[START TEXT SHOWN]
Do you know much more of her than that?

Petit Mort I always associate with the "little orgasm/death" and that of a woman. Is there something for men, by chance? Something cultural that pinpoints something like "this" relation between orgasm and death? I sure as hell know its not cumming, exploding, etc. :D which is power related.

I wonder, and I don't expect anyone to know the answer, but I wonder ... is there a word in any language that links the male orgasm and death, as petit mort, does for woman, or is cumming for men always power based?


it is the male,dear, that is giving up the life force
the seed
the giver of life if you will
i always thought that the petit mort referred to the male more than the female

i don't think the male orgasm is power
i see it as an act of submission
he is giving himself to the woman and is at his most vulnerable
at that moment
how many times has the female ' devoured' or killed the male after copulation??



i know nothing else of this poet
i do think she nailed it though
 
Tathagata said:
it is the male,dear, that is giving up the life force
the seed
the giver of life if you will
i always thought that the petit mort referred to the male more than the female

i don't think the male orgasm is power
i see it as an act of submission
he is giving himself to the woman and is at his most vulnerable
at that moment
how many times has the female ' devoured' or killed the male after copulation??



i know nothing else of this poet
i do think she nailed it though


You tweak my mind tonight, Tath, thank you, and I will go off a bit, I am sure, only because my mind is completely stimulated with thought from your post.

Petit mort, I think (might be wrong) is a masculine form french phrase, but I have never heard it "applied" to the male orgasm (not that it can't be), since the male orgasm is traditionally, or conventionally associated with power. (I am waiting for other ords that describe the male orgasm in erotica and porn - that are wider used in culture).
[END TEXT SHOWN]
[START SUPPLIED INFORMATION]
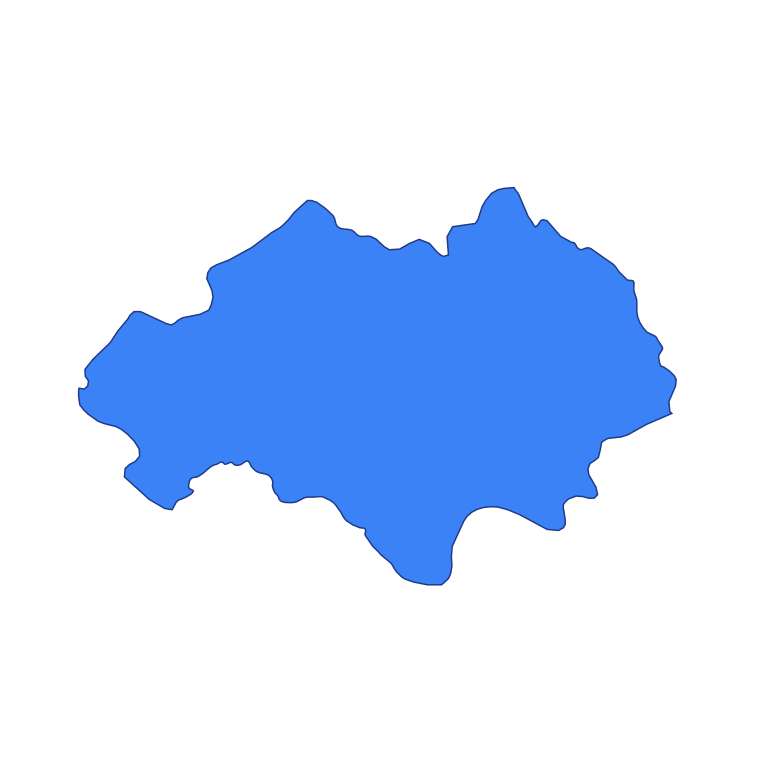 SVG path tracing the border of Cuanza Norte, rotated 224°
{"feature_id": "AGO-1878", "entity_name": "Cuanza Norte", "entity_type": "Province", "adm_level": 1, "iso_a3": "AGO", "parent_name": "Angola", "parent_adm1": "", "projection": "albers", "projection_center": [14.948, -8.858], "detail": "fine", "context": "isolated", "style": "filled", "palette": "blue", "viewbox_px": 768, "rotation_deg": 224, "n_neighbors": 0, "source": "natural_earth", "source_scale": "10m", "svg_char_len": 3843}
<svg xmlns="http://www.w3.org/2000/svg" viewBox="0 0 768 768"><g transform="rotate(224 384 384)"><path d="M506.2,136.8L511.5,143.5L511.1,149.5L509.1,155.5L509.6,162.3L515.1,167.3L524.0,169.4L533.7,169.7L541.2,169.0L547.3,167.2L558.1,161.0L563.8,158.6L575.8,156.8L582.4,156.8L587.9,157.6L589.2,158.3L595.6,163.5L599.5,167.6L600.4,169.0L600.1,169.5L596.0,172.1L595.8,176.9L598.8,181.0L604.3,182.1L609.3,186.8L610.5,199.8L610.1,211.3L609.7,223.6L612.3,237.5L613.4,252.6L614.5,257.1L614.1,262.4L609.5,266.9L582.8,276.1L577.9,278.8L576.7,282.8L576.5,286.5L574.8,291.8L564.6,306.6L561.3,315.5L563.2,320.8L567.2,327.6L572.8,331.8L584.6,336.7L588.1,341.8L589.1,347.4L587.2,353.5L581.6,365.6L573.9,390.3L570.0,414.8L567.4,424.1L566.9,428.9L566.9,436.5L567.8,444.9L566.6,462.7L563.8,465.4L562.0,466.4L558.2,468.1L547.9,469.6L537.5,469.7L534.7,468.8L529.8,465.8L527.2,464.9L523.6,465.6L520.3,467.7L517.1,470.4L513.9,472.3L511.6,472.7L507.0,472.6L504.8,473.1L502.4,474.8L498.4,479.1L496.0,480.9L490.4,482.7L479.1,482.9L473.5,484.2L466.5,491.8L463.3,502.7L459.1,512.5L449.0,516.7L437.6,515.8L433.6,516.0L429.9,517.0L427.3,521.6L440.9,533.8L443.9,544.8L437.5,553.0L429.8,562.9L430.6,567.5L436.5,579.5L438.3,586.6L439.1,595.8L437.0,602.8L433.5,608.1L426.9,615.6L424.4,614.8L420.7,614.5L418.1,613.7L396.9,604.7L389.1,603.1L386.5,602.1L384.5,602.1L383.7,604.7L384.7,610.4L383.8,612.6L380.1,614.7L359.4,612.9L349.8,615.6L348.5,615.7L345.3,617.7L342.6,617.3L339.9,616.3L336.9,616.6L335.0,618.1L333.1,622.2L331.5,624.0L329.5,625.0L301.6,629.4L298.7,629.1L293.2,628.0L283.4,627.8L281.7,627.7L280.1,628.5L278.2,630.1L276.3,631.2L274.4,630.4L270.0,625.5L268.1,624.1L261.3,620.5L259.1,618.6L251.9,611.2L247.9,608.3L242.8,606.0L237.1,604.5L231.0,603.9L222.0,606.8L220.1,606.7L218.3,605.9L209.4,603.9L207.8,602.5L206.5,596.2L205.7,594.8L205.1,594.0L200.1,590.4L197.5,589.3L194.1,590.6L187.8,591.6L181.2,591.6L176.9,590.2L172.9,585.1L166.9,569.3L159.2,562.7L156.5,562.8L167.2,537.2L173.4,516.7L176.5,510.9L185.2,500.3L186.7,495.4L186.9,493.2L182.6,486.7L178.8,480.1L179.3,475.5L180.6,469.9L178.4,464.7L173.7,461.0L159.9,457.0L153.5,452.8L153.5,448.0L157.2,444.2L162.7,441.2L167.9,436.9L171.4,429.8L171.7,424.7L171.2,421.9L169.2,419.6L160.2,412.9L156.1,409.0L155.1,405.3L156.6,400.0L165.7,392.7L195.9,384.2L207.5,379.6L216.5,374.7L222.1,369.8L226.6,364.4L229.9,358.7L231.8,352.8L232.4,346.6L231.3,340.6L222.1,314.5L215.6,306.6L208.7,300.2L204.6,294.3L202.8,289.9L202.5,287.6L203.1,279.6L213.2,269.8L224.8,262.3L233.3,258.3L237.5,257.5L244.4,257.6L247.6,258.2L253.3,259.8L254.7,260.0L266.2,259.1L268.5,259.1L271.6,259.4L278.5,259.4L280.1,259.6L291.0,261.8L292.3,262.2L293.4,262.8L293.9,263.5L295.1,265.6L296.5,266.5L297.7,266.6L298.8,266.0L301.6,263.8L308.6,261.0L316.2,259.5L319.8,259.9L326.3,261.8L334.7,263.4L338.1,263.6L342.3,262.8L349.4,260.4L350.6,259.6L352.3,258.1L353.0,257.2L357.2,252.6L360.8,249.2L362.4,246.5L365.2,238.2L366.9,235.8L369.0,233.5L372.8,230.2L375.1,228.8L377.1,228.1L378.6,228.1L379.9,228.5L382.3,229.7L383.9,230.0L385.9,229.9L387.5,230.2L390.1,231.2L392.5,232.5L393.5,233.3L394.4,234.3L395.1,235.4L396.1,236.3L397.4,237.2L399.1,237.9L402.0,238.3L403.9,238.1L406.0,237.3L412.0,233.7L414.4,232.7L416.6,232.3L421.6,232.4L423.1,232.8L426.0,233.9L428.0,234.1L429.1,233.4L429.8,232.2L430.8,227.6L431.4,226.0L432.3,224.5L434.1,222.7L435.8,222.0L438.2,222.0L439.5,221.4L440.3,220.7L440.8,218.9L442.5,215.9L443.0,215.7L444.2,215.6L445.5,215.6L446.6,215.1L447.4,213.9L448.5,210.2L449.4,208.9L450.5,206.6L451.4,202.9L452.2,194.0L453.6,187.7L455.4,185.3L456.9,183.1L457.0,181.4L456.7,179.4L454.8,176.2L453.4,174.6L452.0,173.6L450.7,173.7L448.2,174.6L446.9,174.6L446.3,173.1L446.4,170.4L448.1,164.5L450.2,159.6L451.0,158.5L451.4,154.8L449.1,146.3L455.4,142.1L472.7,137.9L501.5,137.0L506.2,136.8Z" fill="#3b82f6" stroke="#1e3a8a" stroke-width="1.5"/></g></svg>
[END SUPPLIED INFORMATION]
** SET PROBLEM 1 **
Answer these from the thread, one line each:
(a) Tathagata sees the male orgasm as what, rather than as power?
(b) How much does Tathagata know of the poet beyond this piece?
(c) In the last post, what form of French phrase does the writer think petit mort is?
** SET PROBLEM 2 **
Does each statement agree with the thread? Answer yes or no for each, quoting the words that decide it.
(a) Tathagata always thought petit mort referred to the female more than the male.
(b) The writer of the last post has heard petit mort applied to the male orgasm.
(c) Tathagata thinks the poet nailed it.
** SET PROBLEM 3 **
Reproduce word for word the part of the thread that opens with the words containing "Petit Mort I" and closes with "always power based?".

** PROBLEM SOLUTION 1 **
(a) An act of submission.
(b) Nothing else.
(c) A masculine form.

** PROBLEM SOLUTION 2 **
(a) No: "i always thought that the petit mort referred to the male more than the female"
(b) No: "I have never heard it "applied" to the male orgasm"
(c) Yes: "i do think she nailed it though"

** PROBLEM SOLUTION 3 **
Petit Mort I always associate with the "little orgasm/death" and that of a woman. Is there something for men, by chance? Something cultural that pinpoints something like "this" relation between orgasm and death? I sure as hell know its not cumming, exploding, etc. :D which is power related.

I wonder, and I don't expect anyone to know the answer, but I wonder ... is there a word in any language that links the male orgasm and death, as petit mort, does for woman, or is cumming for men always power based?